Кити скучно было это, но она все понимала.
– Такъ зачѣмъ же ты споришь?
– Я спорю по дурной привычкѣ, но я теперь убѣдился, что мы съ нимъ два различныхъ человѣка.[1650] Разумеется, онъ лучше меня. Но я бы не желалъ такимъ быть.

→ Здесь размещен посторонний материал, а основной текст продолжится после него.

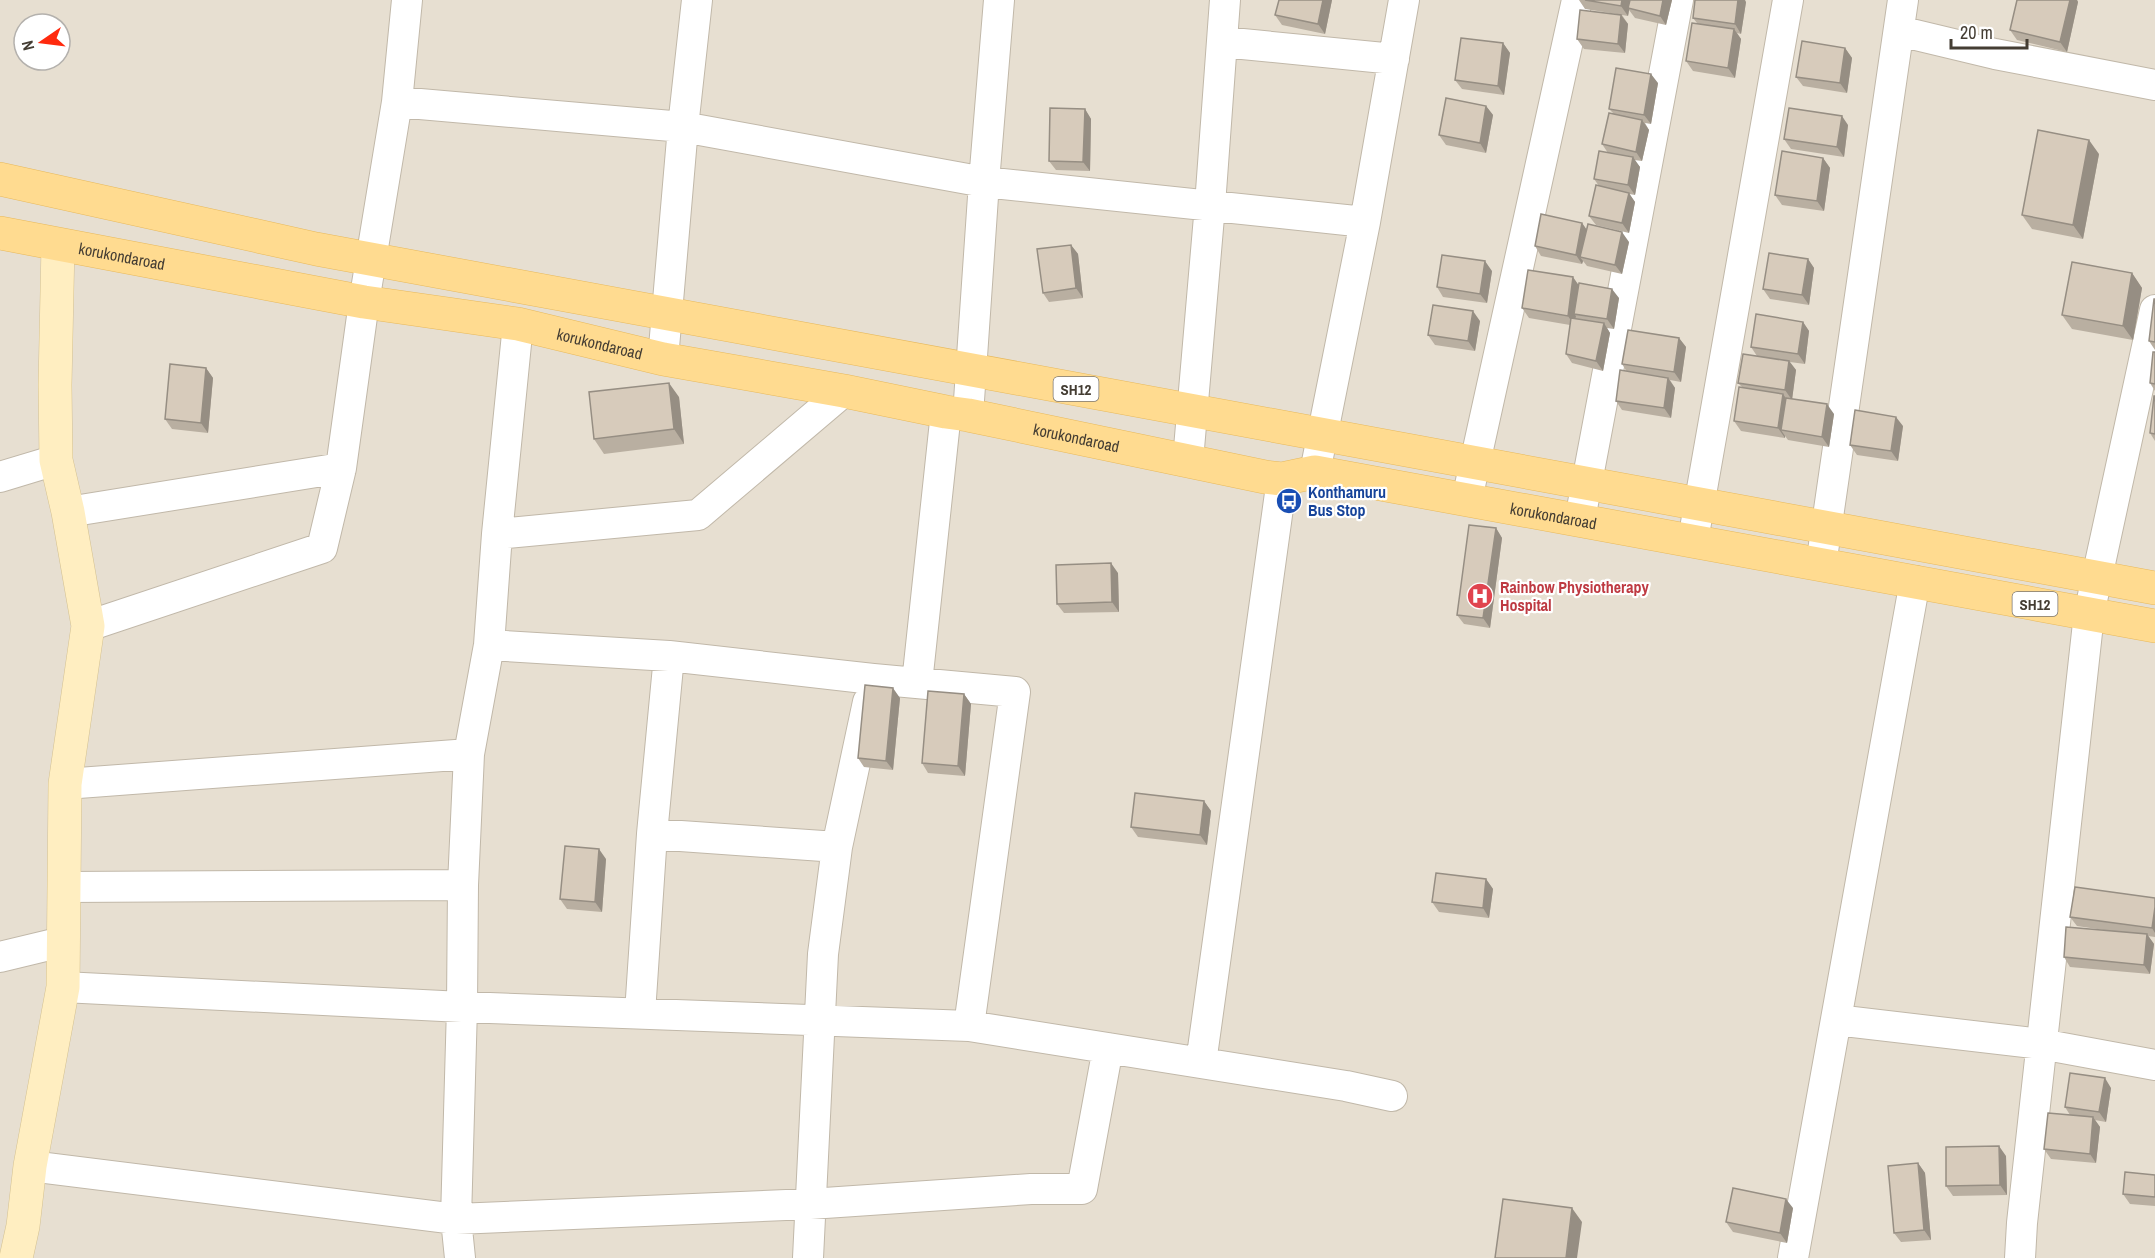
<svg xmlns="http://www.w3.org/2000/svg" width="2155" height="1258" font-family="'Archivo Narrow',sans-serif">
<rect width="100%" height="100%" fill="#f2ede3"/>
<path fill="#e7dfd1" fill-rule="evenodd" d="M0,0H2155V1258H0ZM24,24H60V60H24Z"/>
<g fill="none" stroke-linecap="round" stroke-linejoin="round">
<g stroke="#c1b8a9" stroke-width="32">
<path id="street" d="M1899,31L1995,54L2155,85
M1222,42L1394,59
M397,102L683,127L984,182L1365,222
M663,359L683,127L697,0
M968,415L984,182L999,0
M1188,460L1210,205L1225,0
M1315,472L1365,222L1404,0
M0,477L56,460
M1467,499L1577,0
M68,512L341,468
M1580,519L1678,0
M497,534L698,515L844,391
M1693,540L1788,0
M1821,565L1903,0
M88,626L322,548L341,468L364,302L397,102L407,0
M489,645L669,656L873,679L1015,692L969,1026
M917,683L946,412
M65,784L469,754
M652,834L837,847
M64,887L463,885
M0,957L62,942
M63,987L462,1007L969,1026L1346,1086L1392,1096
M640,1013L652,834L669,656
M1836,1020L2041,1044L2155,1065
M1201,1063L1282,479
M30,1166L456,1219L810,1204L1031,1189H1082L1108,1048
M460,1258L456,1219L462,1007L463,885L469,754L489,645L497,534L518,324
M808,1258L823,954L837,847L868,702
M1793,1258L1915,581
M2020,1258L2022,1223L2089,614L2155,310"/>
</g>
<g stroke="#d4c191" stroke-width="34">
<path id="secondary" d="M16,1258L23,1226L30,1166L63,987L65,784L88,626L68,512L56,460L55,385L58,245"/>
</g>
<g stroke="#e7b95d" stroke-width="34">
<g id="primary">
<path d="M0,179L316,249L2155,588"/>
<path id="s1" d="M0,233L364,302L518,324L663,359L844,391L946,412L968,415L1265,477L1282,479L1315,472L2155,626"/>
</g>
</g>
<use href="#street" stroke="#fff" stroke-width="30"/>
<use href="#secondary" stroke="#ffeec1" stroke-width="33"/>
<use href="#primary" stroke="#ffdb90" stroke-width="33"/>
</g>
<path fill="#b9afa1" d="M1279,0H1332L1325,34L1282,25L1275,15Z
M1579,0H1672L1666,25L1635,18L1629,10L1628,16L1622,15L1628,24L1625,53L1584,49L1577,39L1617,14L1585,9Z
M2017,0H2077L2078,2L2067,52L2017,40L2010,30Z
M1746,2L1741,34L1737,33L1741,39L1735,78L1693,71L1686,61L1697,23L1693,18Z
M1503,43L1510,53L1504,95L1462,89L1455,80Z
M1845,48L1852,58L1847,93L1803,86L1796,77Z
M1658,83L1651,124L1645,123L1649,130L1642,161L1634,160L1640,167L1635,195L1629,194L1635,202L1629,233L1596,225L1589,216L1599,186L1594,179L1608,153L1602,144L1613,113L1609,109Z
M1486,106L1493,115L1486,153L1446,145L1439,135Z
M1085,109L1091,119L1090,171L1056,170L1049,161Z
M1848,125L1844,157L1791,149L1784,139Z
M2099,154L2083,239L2032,229L2022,215Z
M1823,158L1830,168L1824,211L1782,205L1775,195Z
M1582,223L1586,229L1629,242L1622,274L1587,266L1583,261L1582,264L1541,256L1535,246Z
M1071,245L1078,254L1083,298L1049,302L1043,293Z
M1808,259L1814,268L1809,305L1770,299L1763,289Z
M1492,271L1487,303L1443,297L1437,287Z
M2132,273L2142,288L2133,340L2072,329L2062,315Z
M1578,284L1619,298L1614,329L1607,328L1610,333L1603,371L1572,363L1566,354L1570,325L1529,318L1522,308Z
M2155,299V350L2149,341Z
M1480,321L1475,351L1435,345L1428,335Z
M1803,322L1809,331L1805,364L1790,362L1796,370L1792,399L1834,414L1829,447L1788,440L1785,436V438L1741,431L1734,421L1742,387L1738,383L1757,356L1751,347Z
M1679,338L1686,347L1681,382L1670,380L1675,388L1671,418L1622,410L1616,401L1627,372L1622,364Z
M2155,352V391L2150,383Z
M206,368L213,378L208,433L172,429L165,419Z
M2155,396V441L2150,433Z
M679,397L684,444L604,454L594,439Z
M1903,426L1898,461L1857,455L1850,445Z
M1496,528L1502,538L1490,628L1464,624L1457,615Z
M1118,573L1119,612L1064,613L1057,604Z
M964,694L971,704L965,776L928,773L922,763Z
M900,698L893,770L864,767L858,758Z
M1204,801L1211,811L1207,845L1138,837L1131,827Z
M606,859L602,912L567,909L560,899Z
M1486,879L1493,889L1489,918L1439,912L1432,902Z
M2155,898V937L2148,936L2154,944L2150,974L2070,967L2064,957L2104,930L2077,926L2070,917Z
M2111,1088L2106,1122L2095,1120L2100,1127L2096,1163L2051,1159L2044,1149L2070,1115L2065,1107Z
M2006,1156L2007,1195L1953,1196L1946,1186Z
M1918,1163L1925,1173L1931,1240L1901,1242L1894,1233Z
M2155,1175V1206L2130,1204L2123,1194Z
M1793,1208L1787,1243L1733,1232L1726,1222Z"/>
<path fill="#968e83" d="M1323,0H1332L1325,34L1318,24Z
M1622,0H1631L1628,16L1621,6Z
M1663,0H1672L1666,25L1660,16Z
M1738,0H1745L1746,2L1741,34L1735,24Z
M2070,0H2077L2078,2L2067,52L2060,42Z
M1621,15L1628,24L1625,53L1618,44Z
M1734,29L1741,39L1735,78L1728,68Z
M1503,43L1510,53L1504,95L1498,86Z
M1845,48L1852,58L1847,93L1840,83Z
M1651,74L1658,83L1651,124L1644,115Z
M1486,106L1493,115L1486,153L1480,143Z
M1085,109L1091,119L1090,171L1083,162Z
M1842,116L1848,125L1844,157L1837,147Z
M1642,120L1649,130L1642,161L1636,152Z
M2089,140L2099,154L2083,239L2073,225Z
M1633,157L1640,167L1635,195L1628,185Z
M1823,158L1830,168L1824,211L1817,201Z
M1629,193L1635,202L1629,233L1622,223Z
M1582,223L1589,233L1580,257L1583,261L1582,264L1576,255Z
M1622,232L1629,242L1622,274L1615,265Z
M1071,245L1078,254L1083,298L1076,288Z
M1808,259L1814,268L1809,305L1802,295Z
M1485,261L1492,271L1487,303L1480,294Z
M2132,273L2142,288L2133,340L2123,326Z
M1573,277L1580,287L1574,314L1576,316L1574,325L1568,316Z
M1612,289L1619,298L1614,329L1607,319Z
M1473,311L1480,321L1475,351L1468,341Z
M1803,322L1809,331L1805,364L1798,354Z
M1604,323L1610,333L1603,371L1596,361Z
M1679,338L1686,347L1681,382L1674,372Z
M1789,361L1796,370L1792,400L1785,390Z
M206,368L213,378L208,433L201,423Z
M1668,378L1675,388L1671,418L1664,408Z
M669,383L679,397L684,444L674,429Z
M1783,394L1790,404L1781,430L1785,436V438L1778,428Z
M1827,404L1834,414L1829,447L1822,437Z
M1896,417L1903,426L1898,461L1891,451Z
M1496,528L1502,538L1490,628L1483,618Z
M1111,563L1118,573L1119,612L1112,602Z
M893,688L900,698L893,770L886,761Z
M964,694L971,704L965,776L958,766Z
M1204,801L1211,811L1207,845L1200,835Z
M599,849L606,859L602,912L595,902Z
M1486,879L1493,889L1489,918L1483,908Z
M2155,907V933L2152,928Z
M2147,934L2154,944L2150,974L2144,965Z
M2105,1078L2111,1088L2106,1122L2099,1112Z
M2093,1117L2100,1127L2096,1163L2090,1154Z
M1999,1146L2006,1156L2007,1195L2000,1185Z
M1918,1163L1925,1173L1931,1240L1924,1230Z
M1786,1199L1793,1208L1787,1243L1780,1233Z
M1572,1208L1582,1222L1577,1258H1566Z"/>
<path fill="#d7cbbb" stroke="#968e83" stroke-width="1.5" d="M1279,0H1323L1318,24L1275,15Z
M1585,0H1622L1621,6Z
M1630,0H1663L1660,16L1628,8Z
M1695,0H1738L1735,24L1693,18Z
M2017,0H2070L2060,42L2010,30Z
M1580,10L1621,15L1618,44L1577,39Z
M1692,23L1734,29L1728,68L1686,61Z
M1461,38L1503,43L1498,86L1455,80Z
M1802,41L1845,48L1840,83L1796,77Z
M1616,68L1651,74L1644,115L1609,109Z
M1446,98L1486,106L1480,143L1439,135Z
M1050,108L1085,109L1083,162L1049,161Z
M1789,108L1842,116L1837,147L1784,139Z
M1609,113L1642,120L1636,152L1602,144Z
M2038,130L2089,140L2073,225L2022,215Z
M1599,151L1633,157L1628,185L1594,179Z
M1782,151L1823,158L1817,201L1775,195Z
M1596,185L1629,193L1622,223L1589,216Z
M1541,214L1582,223L1576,255L1535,246Z
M1588,224L1622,232L1615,265L1580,257Z
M1071,245L1076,288L1043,293L1037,249Z
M1769,253L1808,259L1802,295L1763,289Z
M1442,255L1485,261L1480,294L1437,287Z
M2072,262L2132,273L2123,326L2062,315Z
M1528,270L1573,277L1568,316L1522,308Z
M1579,283L1612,289L1607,319L1574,314Z
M2154,299H2155V342L2149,341Z
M1433,305L1473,311L1468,341L1428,335Z
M1756,314L1803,322L1798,354L1751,347Z
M1571,318L1604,323L1596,361L1566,354Z
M1628,330L1679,338L1674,372L1622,364Z
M2153,352H2155V384L2150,383Z
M1743,354L1789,361L1785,390L1738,383Z
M170,364L206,368L201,423L165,419Z
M1620,370L1668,378L1664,408L1616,401Z
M669,383L674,429L594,439L589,392Z
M1739,387L1783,394L1778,428L1734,421Z
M2154,396H2155V434L2150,433Z
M1786,398L1827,404L1822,437L1781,430Z
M1855,410L1896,417L1891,451L1850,445Z
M1469,525L1496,528L1483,618L1457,615Z
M1111,563L1112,602L1057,604L1056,565Z
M865,685L893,688L886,761L858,758Z
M928,691L964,694L958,766L922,763Z
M1135,793L1204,801L1200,835L1131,827Z
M565,846L599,849L595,902L560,899Z
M1436,873L1486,879L1483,908L1432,902Z
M2075,887L2155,898V907L2152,928L2070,917Z
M2066,927L2147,934L2144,965L2064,957Z
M2070,1073L2105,1078L2099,1112L2065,1107Z
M2048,1113L2093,1117L2090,1154L2044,1149Z
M1999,1146L2000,1185L1946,1186V1147Z
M1918,1163L1924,1230L1894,1233L1888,1166Z
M2125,1172L2155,1175V1197L2123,1194Z
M1733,1188L1786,1199L1780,1233L1726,1222Z
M1503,1199L1572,1208L1566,1258H1495Z"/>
<defs>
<g id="bus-disc" transform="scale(1.35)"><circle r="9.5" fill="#1a4fb4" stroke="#fff"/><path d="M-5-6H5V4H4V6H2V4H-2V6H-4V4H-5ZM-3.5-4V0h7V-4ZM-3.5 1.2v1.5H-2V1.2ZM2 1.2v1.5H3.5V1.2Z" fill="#fff"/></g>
<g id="hospital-disc" transform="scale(1.35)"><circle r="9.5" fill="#e0444e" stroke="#fff"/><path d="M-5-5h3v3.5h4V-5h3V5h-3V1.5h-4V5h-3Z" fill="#fff"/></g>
</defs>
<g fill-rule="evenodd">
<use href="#bus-disc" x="1289" y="501"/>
<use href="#hospital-disc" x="1480" y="596"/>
</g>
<g text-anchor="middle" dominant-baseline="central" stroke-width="4.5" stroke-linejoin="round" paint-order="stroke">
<g fill="#fff" stroke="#7c7770" stroke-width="1.5">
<rect x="1053.5" y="377" width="45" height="24" rx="4.5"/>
<rect x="2012.5" y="592" width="45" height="24" rx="4.5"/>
</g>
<g font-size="15" font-weight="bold" fill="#443d33">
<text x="1076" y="389">SH12</text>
<text x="2035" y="604">SH12</text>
</g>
<g font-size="16" fill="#443d33" stroke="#fff">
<text stroke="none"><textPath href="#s1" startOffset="124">korukondaroad</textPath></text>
<text stroke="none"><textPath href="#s1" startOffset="610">korukondaroad</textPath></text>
<text stroke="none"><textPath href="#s1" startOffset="1096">korukondaroad</textPath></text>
<text stroke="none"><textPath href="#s1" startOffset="1582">korukondaroad</textPath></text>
</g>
<g font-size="16" font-weight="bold" fill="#164399" stroke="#fff" text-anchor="start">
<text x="1308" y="492">Konthamuru<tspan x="1308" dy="18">Bus Stop</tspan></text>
</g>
<g font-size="16" font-weight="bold" fill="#be3a42" stroke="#fff" text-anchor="start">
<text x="1500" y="587">Rainbow Physiotherapy<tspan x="1500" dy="18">Hospital</tspan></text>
</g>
</g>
<g transform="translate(42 42) rotate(256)"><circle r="28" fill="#ffffff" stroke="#b4b1ad" stroke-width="1.5"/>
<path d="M0-4.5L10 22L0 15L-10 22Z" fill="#ff2a0e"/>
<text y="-9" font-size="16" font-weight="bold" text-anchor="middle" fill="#443d33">N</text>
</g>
<path d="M1951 39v9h76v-9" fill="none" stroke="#443d33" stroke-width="3"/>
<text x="1960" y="39" font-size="18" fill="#443d33" stroke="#ffffff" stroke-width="4.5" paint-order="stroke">20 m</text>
</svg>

– Такъ почему же онъ лучше тебя?
– Потому что онъ дѣлаетъ дѣло, полезное другимъ. А я ничего не дѣлаю. Я началъ писать книгу и бросилъ, а онъ написалъ прекрасную книгу. Его книга прекрасная,[1651] но правда, что она ужъ и забыла давно о томъ, чего онъ хотѣлъ. Она вся направлена противъ того, что можно противъ нея сказать. И мало того, теперь ее разбранили, эту книгу, и какъ всегда нарочно притворились, что не понимаютъ того, что онъ хотѣлъ сказать, и приняли на себя тонъ, что они все знаютъ, что онъ хотѣлъ сказать, но что онъ просто не знаетъ того, о чемъ говоритъ, и поднимаютъ его на смѣхъ. И онъ теперь пишетъ отвѣтъ, который уже забылъ даже про то, что говорила книга, которая сама забыла про то, чего она хотѣла, и такъ и идетъ.[1652] Ну, я этаго не могу. Вотъ ничего и не дѣлаю. Не могу, мнѣ совѣстно дѣлать дѣло не всѣми силами души, а такого дѣла, въ которое бы положить всѣ силы, нѣтъ.
– Ну, какъ ты скажешь про папа? – спросила Кити. – Что, можно его упрекнуть, что онъ ничего не дѣлалъ?
– Никакъ. Но надо имѣть ту простоту, ясность, доброту, какъ твой отецъ, а у меня есть ли? Вотъ я ничего не дѣлаю и мучаюсь. Все это ты надѣлала. Послѣ тебя, моихъ отношеній съ тобой, мнѣ такъ стало противно все ненастоящее, что я не могу. Мы сейчасъ съ Кирюшинымъ толковали о колодцѣ, все это не важно, но это настоящее. Что дѣти грибовъ набрали – настоящее, что ты тутъ – это самое настоящее.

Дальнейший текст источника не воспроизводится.